I hate buzzwords. Glad I got that off my chest. You see, in the somewhat nebulous space of information governance, the last thing we need is more marketing clutter to make our ideas and concepts more ambiguous and harder to explain. Unfortunately, it would seem that everywhere you turn there’s a new name or title given to a concept, which does more to complicate than simplify the conversation. For example, “what are you doing about your big data?” can elicit many different answers depending on the audience and their understanding. And don’t get me started on “REAL Single Instance Storage” or “end-to-end eDiscovery.”
Recently, however, I’ve been uncharacteristically in tune to the conversation around a new buzzword because I think this discussion is pivotal in the general trend towards information governance – data lakes. Don’t get me wrong, I still dislike the actual term: why is everyone so obsessed with bodies of water? Wouldn’t it actually be more of an ocean? Perhaps more of a dam. I digress.
Data lakes, when implemented effectively, can be conceptualized as a management layer for all of the content generated within the enterprise. It is the name given to the platform necessary for information governance. The transaction -- or production -- layer is where data is born: emails, IMs, file creation, collaboration tools like SharePoint, and the like. But a data lake is necessary to capture and process all of these different data types so that they can be leveraged as a whole rather than a fragmented sum of the parts. Content creation tools alone are scattered puddles of information, whereas the data lake concept seeks to pool the contents to make holistically managed and searchable.
FINALLY, I had it. A necessary buzzword that (1) names a key piece of the information governance process, while also (2) inherently acknowledging this piece as necessary in the grand scheme.
Then, along came the backlash. I read article after article talking about how data lakes won’t work. The one that really got to me was from Gartner, the self-proclaimed leader in IT discussion.
Data lakes are the missing piece to how companies can leverage their data for analytics, business intelligence, and collective corporate “memory.” If you have the proper data lake, you can tap into the gold-mine of data. There are companies that are innovating, growing, and revolutionizing their industries – Uber, Netflix, and Amazon to name a few. The reason: In order for a business to succeed in the 21st-century, they need to analyze and respond to their data. Successful companies have aligned themselves so that they can respond quickly, and I anticipate in the next 5 years we’ll see more, similar transitions from the large, established Fortune 500 companies, and not just the up-and-comers. The right data lake is necessary for this transition.
My issue with the Gartner article is that it misdiagnoses a data lake as a dumb vault where all information is stored in a seemingly disorganized fashion. Obviously, I agree with them that this is not the right solution for big companies.
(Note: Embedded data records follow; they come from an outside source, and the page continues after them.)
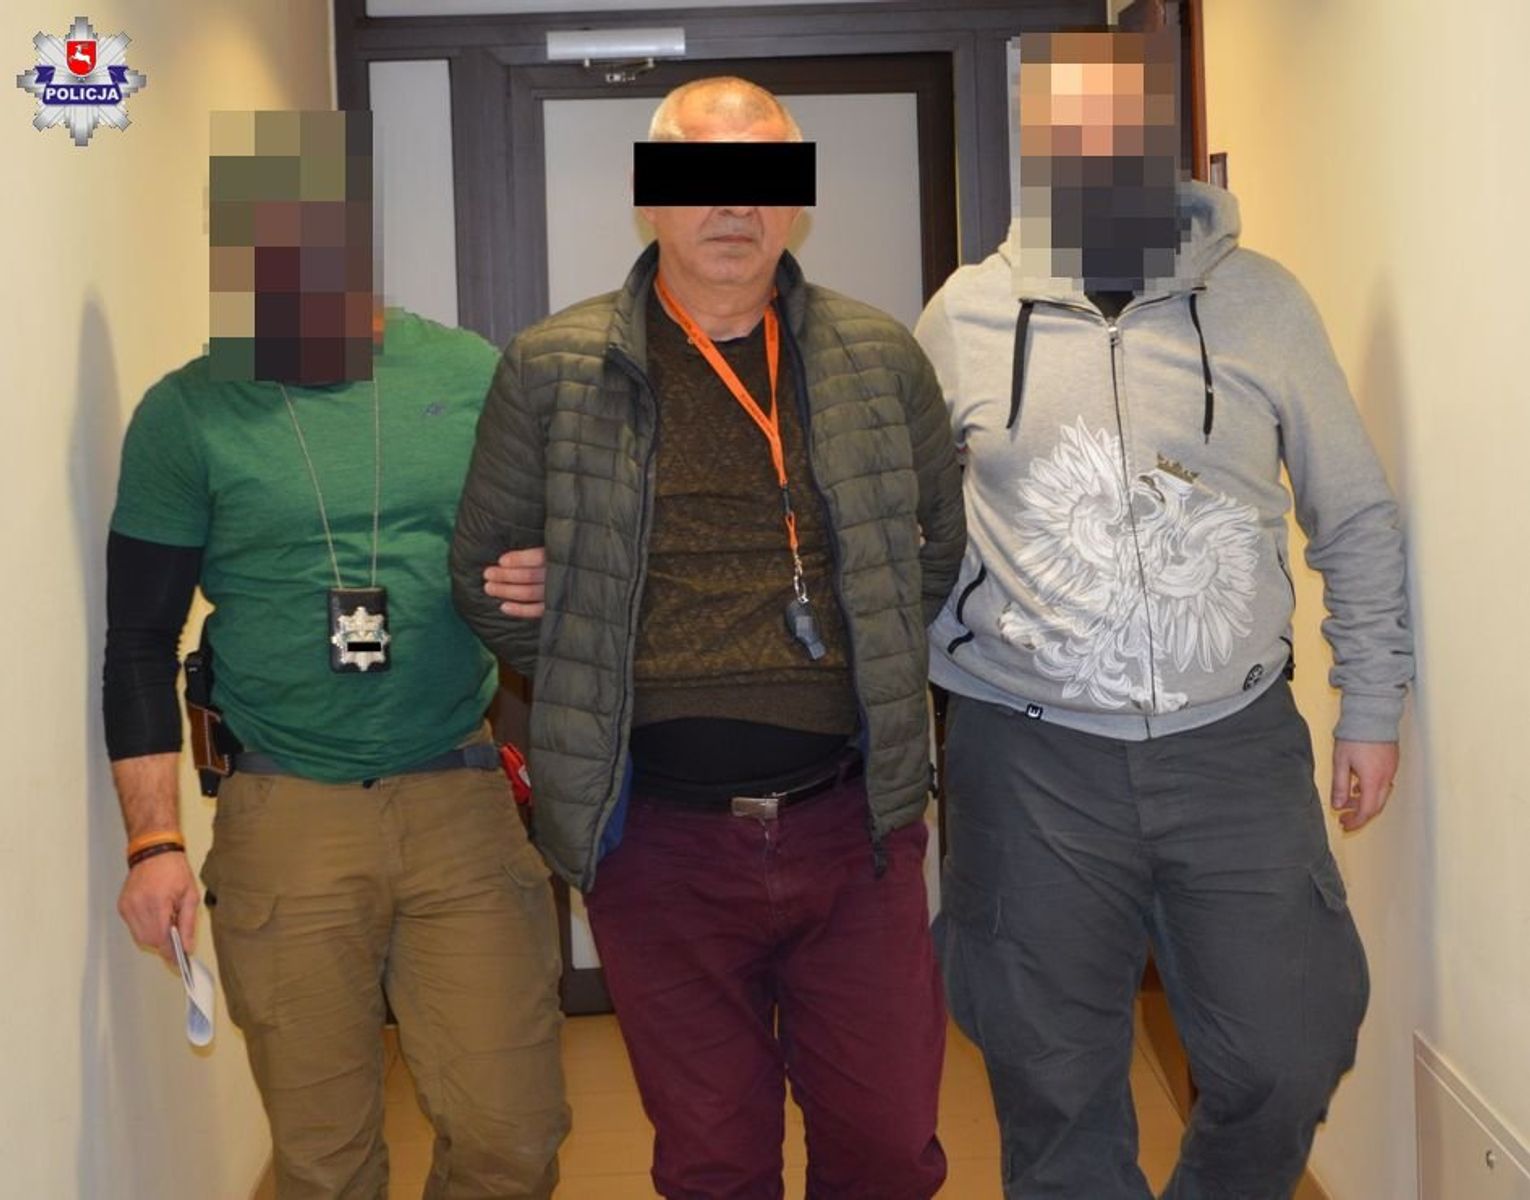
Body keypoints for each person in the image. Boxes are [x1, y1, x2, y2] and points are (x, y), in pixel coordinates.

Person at [914, 30, 1414, 1199]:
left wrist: (1371, 705)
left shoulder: (1261, 302)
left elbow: (1352, 511)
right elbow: (907, 533)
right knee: (1053, 1089)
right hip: (1027, 755)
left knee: (1288, 1054)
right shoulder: (965, 316)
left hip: (1232, 747)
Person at [450, 77, 965, 1200]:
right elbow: (485, 575)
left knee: (887, 1148)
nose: (733, 206)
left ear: (797, 199)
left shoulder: (878, 356)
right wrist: (594, 656)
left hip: (853, 833)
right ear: (650, 198)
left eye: (762, 175)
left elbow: (935, 551)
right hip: (658, 845)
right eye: (700, 177)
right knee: (713, 1161)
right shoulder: (553, 366)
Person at [105, 109, 568, 1199]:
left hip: (457, 795)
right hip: (285, 816)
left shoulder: (468, 372)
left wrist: (554, 575)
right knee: (324, 1164)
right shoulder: (186, 413)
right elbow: (137, 642)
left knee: (512, 1139)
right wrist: (153, 843)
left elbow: (559, 555)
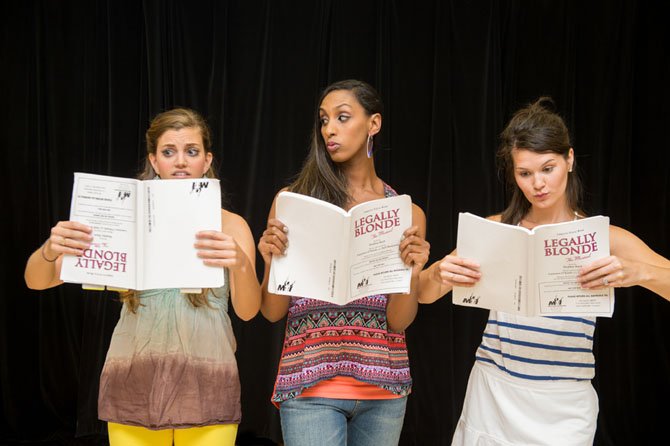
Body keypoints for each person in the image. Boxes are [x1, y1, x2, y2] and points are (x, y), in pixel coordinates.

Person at [419, 97, 670, 445]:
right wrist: (439, 274)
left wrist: (637, 272)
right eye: (525, 173)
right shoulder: (497, 229)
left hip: (565, 405)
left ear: (569, 159)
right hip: (494, 394)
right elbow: (423, 293)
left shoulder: (602, 237)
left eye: (547, 168)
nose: (538, 183)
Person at [24, 108, 262, 446]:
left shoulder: (231, 225)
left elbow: (249, 311)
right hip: (133, 385)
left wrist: (239, 263)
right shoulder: (126, 221)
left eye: (191, 151)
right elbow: (36, 279)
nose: (180, 161)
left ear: (207, 160)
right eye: (169, 152)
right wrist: (50, 248)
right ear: (154, 160)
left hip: (206, 385)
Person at [257, 79, 430, 446]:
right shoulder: (294, 201)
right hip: (310, 384)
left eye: (342, 117)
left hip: (384, 389)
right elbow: (272, 312)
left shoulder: (405, 211)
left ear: (374, 123)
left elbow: (399, 321)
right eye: (323, 120)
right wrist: (271, 259)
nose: (329, 129)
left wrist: (412, 273)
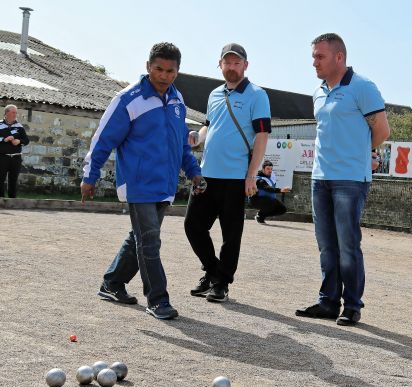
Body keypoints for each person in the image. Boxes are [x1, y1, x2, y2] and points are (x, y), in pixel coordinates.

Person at [81, 42, 203, 320]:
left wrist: (194, 171)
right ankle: (158, 299)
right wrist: (90, 175)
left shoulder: (177, 101)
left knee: (140, 236)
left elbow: (182, 144)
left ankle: (112, 283)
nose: (164, 76)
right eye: (158, 69)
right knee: (150, 241)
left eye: (170, 71)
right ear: (148, 67)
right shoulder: (128, 100)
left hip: (165, 184)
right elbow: (102, 140)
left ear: (177, 71)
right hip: (138, 183)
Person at [295, 33, 390, 326]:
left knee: (348, 245)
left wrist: (360, 156)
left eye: (319, 56)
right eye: (313, 56)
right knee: (326, 245)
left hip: (350, 179)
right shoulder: (318, 92)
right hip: (320, 178)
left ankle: (352, 305)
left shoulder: (362, 87)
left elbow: (382, 131)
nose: (314, 62)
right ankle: (328, 302)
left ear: (339, 57)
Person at [185, 43, 271, 302]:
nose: (231, 67)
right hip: (207, 175)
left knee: (231, 235)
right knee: (193, 226)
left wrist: (251, 174)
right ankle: (213, 272)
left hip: (236, 177)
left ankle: (222, 283)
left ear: (245, 65)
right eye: (227, 62)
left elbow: (262, 136)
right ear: (219, 64)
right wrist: (196, 138)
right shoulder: (214, 95)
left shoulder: (257, 95)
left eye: (236, 62)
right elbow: (208, 127)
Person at [0, 105, 29, 198]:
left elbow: (26, 140)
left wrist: (19, 141)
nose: (15, 114)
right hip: (2, 157)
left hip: (16, 158)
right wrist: (4, 139)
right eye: (13, 112)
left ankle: (12, 201)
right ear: (7, 113)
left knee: (13, 180)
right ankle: (1, 201)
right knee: (0, 179)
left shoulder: (19, 126)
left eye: (16, 112)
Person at [250, 160, 290, 224]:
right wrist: (280, 190)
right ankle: (261, 215)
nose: (270, 170)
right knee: (271, 202)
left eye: (271, 169)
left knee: (282, 209)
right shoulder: (259, 179)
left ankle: (260, 216)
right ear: (263, 169)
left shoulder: (271, 176)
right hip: (256, 200)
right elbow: (267, 188)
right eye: (268, 169)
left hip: (268, 200)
However, they’re ignoring the fact that data lakes with sophisticated management capabilities are available now. With full-text indexing, automatic and hybrid records classification, role-based access, and hierarchical policy structures, companies are able to know exactly what information they have so that they can extract any and all necessary data.
This ability to notice trends and react to them is becoming a pivotal part in successful corporation’s business models. They analyze what their consumers are discussing on social media, how their employees are reacting to new product launches, and legacy communications that include pivotal business information. The companies that choose to ignore the value that exists in their data are those that are poised to fail.
The only way a company can truly leverage the enterprise data they have is to capture all of that data. Once everything is harnessed, decisions for management can be made accordingly based on the company’s needs and desires. Want to store everything forever? Sure, you can do that. Prefer to eliminate the “junk” data that has little business use? You can do that too. Once captured, the business can delete everything that is deemed non-business (think baby pictures, MP3s, grandma’s recipe, etc.) and analyze the relevant content that is left over. But the common need is a data lake – or management layer – in order to make those decisions in the first place.
You know the saying, “you can’t teach an old dog new tricks”? Perhaps it’s not true. The enterprise is a retriever, and in order to fetch any new insights, he’ll need a (data) lake to go jump in.